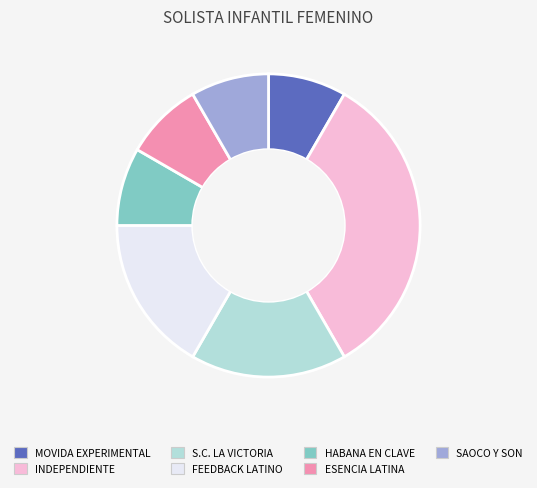

Which slice is the largest?

INDEPENDIENTE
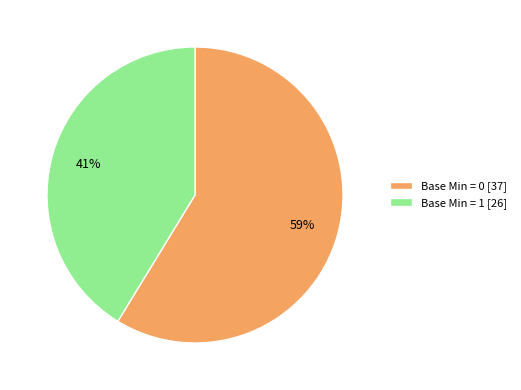

To the nearest percent, what portion does Base Min = 1 [26] represent?

41%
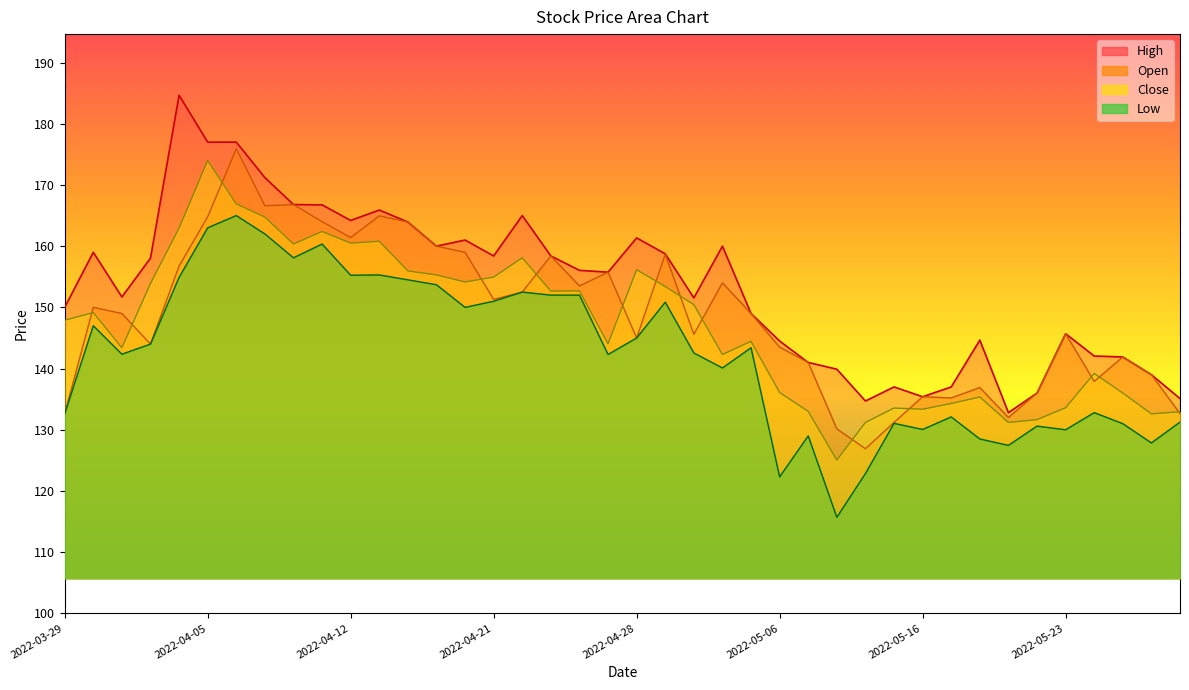

At which category does High reach its first local valley?

2022-03-31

-=-=-=-=-

To do: Copy out all of the material above word for word, leaving out the pictures.

Task response:
Which slice is the largest?

INDEPENDIENTE

To the nearest percent, what portion does Base Min = 1 [26] represent?

41%

At which category does High reach its first local valley?

2022-03-31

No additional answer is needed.